WHISTLEBLOWING IS THE MOST EFFECTIVE WAY TO STOP WRONGDOING
Five separate studies show whistleblowing is the most effective way of identifying wrongdoing in organisations. One of the more significant of these studies was undertaken for the Commonwealth public sector in Australia . This research demonstrated that senior managers and staff responsible for managing ethical behaviour in public agencies believe that whistleblowing is the most useful way to identify and stop wrongdoing. The research project comprised nine surveys across the public service, the largest of which sent out 23,177 questionnaires to public servants in 118 agencies, to which 7663 public servants responded. The research was organised by fourteen state and federal government ombudsman and anti-corruption agencies, along with five universities (Brown, AJ, 2008).
The conclusion of the Australian research is backed up by a number of surveys conducted by the big accounting companies. A survey sent in 2006 to 2,146 of Australia’s and New Zealand’s largest public and private sector organisations by KPMG found that 43% of wrongdoing is reported by employees or related parties, as opposed to being identified by internal controls (38%) and audits (7%) (KPMG, 2006). Its 2008 survey, however, found that internal controls were more effective (KPMG, 2008). Both studies equate whistleblowing, including anonymous whistleblowing” with the detection of fraud. KPMG stated in its opening summary that it “believes anonymous reporting systems are crucial to the detection of fraud, particularly when whistleblowers are concerned about retribution should their identity become known”. This author agrees with the KPMG statement.

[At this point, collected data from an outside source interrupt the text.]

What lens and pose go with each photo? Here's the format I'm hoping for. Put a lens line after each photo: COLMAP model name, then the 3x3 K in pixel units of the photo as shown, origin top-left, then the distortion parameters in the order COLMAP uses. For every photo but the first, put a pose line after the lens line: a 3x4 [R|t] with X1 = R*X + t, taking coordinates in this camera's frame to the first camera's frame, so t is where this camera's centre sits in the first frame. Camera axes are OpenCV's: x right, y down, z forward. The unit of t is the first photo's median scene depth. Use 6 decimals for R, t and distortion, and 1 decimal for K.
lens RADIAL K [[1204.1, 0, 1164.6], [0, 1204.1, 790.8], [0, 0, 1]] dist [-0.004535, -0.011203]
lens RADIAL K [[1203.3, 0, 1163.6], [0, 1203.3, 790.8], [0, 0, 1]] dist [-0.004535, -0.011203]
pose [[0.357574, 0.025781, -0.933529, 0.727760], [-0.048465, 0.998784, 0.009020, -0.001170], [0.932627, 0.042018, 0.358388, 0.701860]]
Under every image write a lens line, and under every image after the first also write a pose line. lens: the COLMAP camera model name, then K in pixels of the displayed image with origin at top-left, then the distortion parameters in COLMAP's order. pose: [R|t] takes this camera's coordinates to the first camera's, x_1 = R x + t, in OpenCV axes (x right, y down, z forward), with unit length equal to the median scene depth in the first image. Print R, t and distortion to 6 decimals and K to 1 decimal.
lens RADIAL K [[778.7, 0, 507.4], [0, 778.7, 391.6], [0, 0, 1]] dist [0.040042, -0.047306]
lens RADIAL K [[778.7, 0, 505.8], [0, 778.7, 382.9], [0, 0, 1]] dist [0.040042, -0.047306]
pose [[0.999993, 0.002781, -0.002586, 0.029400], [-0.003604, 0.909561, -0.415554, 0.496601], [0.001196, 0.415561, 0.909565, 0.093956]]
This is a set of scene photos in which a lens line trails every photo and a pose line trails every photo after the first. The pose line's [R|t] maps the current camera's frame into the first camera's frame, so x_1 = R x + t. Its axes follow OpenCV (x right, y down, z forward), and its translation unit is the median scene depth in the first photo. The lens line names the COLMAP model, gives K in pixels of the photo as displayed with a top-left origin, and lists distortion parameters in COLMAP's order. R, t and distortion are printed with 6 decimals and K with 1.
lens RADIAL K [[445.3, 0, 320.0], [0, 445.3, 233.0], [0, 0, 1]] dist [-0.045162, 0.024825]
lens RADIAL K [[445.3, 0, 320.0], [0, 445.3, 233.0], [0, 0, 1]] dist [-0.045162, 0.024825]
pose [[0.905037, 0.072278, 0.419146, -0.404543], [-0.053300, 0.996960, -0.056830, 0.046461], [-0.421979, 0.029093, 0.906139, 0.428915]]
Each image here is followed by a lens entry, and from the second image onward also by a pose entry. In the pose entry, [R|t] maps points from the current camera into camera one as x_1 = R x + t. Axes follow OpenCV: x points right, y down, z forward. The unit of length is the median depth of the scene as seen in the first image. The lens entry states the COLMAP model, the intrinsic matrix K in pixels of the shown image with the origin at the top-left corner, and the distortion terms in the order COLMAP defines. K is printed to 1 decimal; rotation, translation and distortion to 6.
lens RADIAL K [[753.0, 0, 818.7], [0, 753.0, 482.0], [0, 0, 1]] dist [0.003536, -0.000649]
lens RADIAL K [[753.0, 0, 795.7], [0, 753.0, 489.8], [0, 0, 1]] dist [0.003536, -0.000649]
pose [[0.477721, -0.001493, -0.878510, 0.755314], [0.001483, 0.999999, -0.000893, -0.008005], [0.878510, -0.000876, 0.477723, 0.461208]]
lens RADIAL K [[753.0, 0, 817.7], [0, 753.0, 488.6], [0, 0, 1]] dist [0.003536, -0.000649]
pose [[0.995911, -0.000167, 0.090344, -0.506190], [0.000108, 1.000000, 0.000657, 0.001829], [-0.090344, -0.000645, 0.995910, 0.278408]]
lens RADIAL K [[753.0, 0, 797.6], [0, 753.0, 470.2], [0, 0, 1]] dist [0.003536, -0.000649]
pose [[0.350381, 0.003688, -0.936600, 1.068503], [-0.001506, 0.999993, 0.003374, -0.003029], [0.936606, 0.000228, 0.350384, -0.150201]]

PricewaterhouseCoopers’ 2009 survey on economic crime also found that whistleblowers were the highest source for identification of internal wrongdoing. Its 2009 survey, based on interviews in over 3,000 organisations in 54 countries, found that internal and external tip-offs identified 27% of fraud in organisations. With 7 % of the reporting coming from formal internal whistleblower systems, people willing to identify wrongdoing provided 34% of the total. Internal audit provided 17%, and fraud risk management procedures 14%. 13% were discovered accidentally. Government enterprises were the most severely affected (PWC, 2009).
Researchers at the Chicago School of Business and the University of Toronto drew up a "top ten" list of the most active fraud detectors. The study analysed 230 cases of alleged corporate fraud in U.S companies between 1996 and 2004. Topping the list of fraud detectors were employees (Dyck, Morse and Zingales, 2007). Finally, the Certified Fraud Examiners Association of the US , in their 2004 and 2006 annual conferences, presented evidence that internal whistleblowers were the dominant source of exposing fraud (Durant, 2004; CFEA, 2006).
The term fraud encompasses fraud by senior staff acting to benefit the company, as well as by individual employees within it acting in their own interests. The former is wrongdoing that is against the public interest. The latter includes employees using company resources for their own benefit, for example, theft, false expenditure claims, etc. The studies cited above include both types of wrongdoing. The Dyck reference, for example, was an examination of large US companies that included Enron and Tyco, both of which acted against the public good. The PWC survey is also mainly focussed on fraud against the organisation, although it does include bribery as an example of fraud. Its 2007 report also discusses the benefits of internal whistleblowing systems. The KPMG survey has a similar emphasis on fraud against the organisation, such as internal theft, although again it discusses wrongdoing, at various managerial levels, that is not in the public interest.
Whatever the type of wrongdoing, the results do indicate that a substantial number of people will expose dishonest actions in an organisation.
References
Bowden, Peter (2006). “A comparative analysis of whistleblower protections” Australian Journal of Professional and Applied Ethics, Vol 8, No.2.
Brown A.J. (editor), (2008). Whistleblowing in the Australian Public Sector. Enhancing the Theory and Practice of Internal Witness Management in Public Sector Organisations, Australian National University E Press, Canberra . Downloadable from http://epress.anu.edu.au/
Dyck, Alexander, Morse, Adair and Zingales, Luigi; Who Blows the Whistle on Corporate Fraud ?, NBER working paper series no. w12882. Cambridge , Mass. National Bureau of Economic Research, 2007.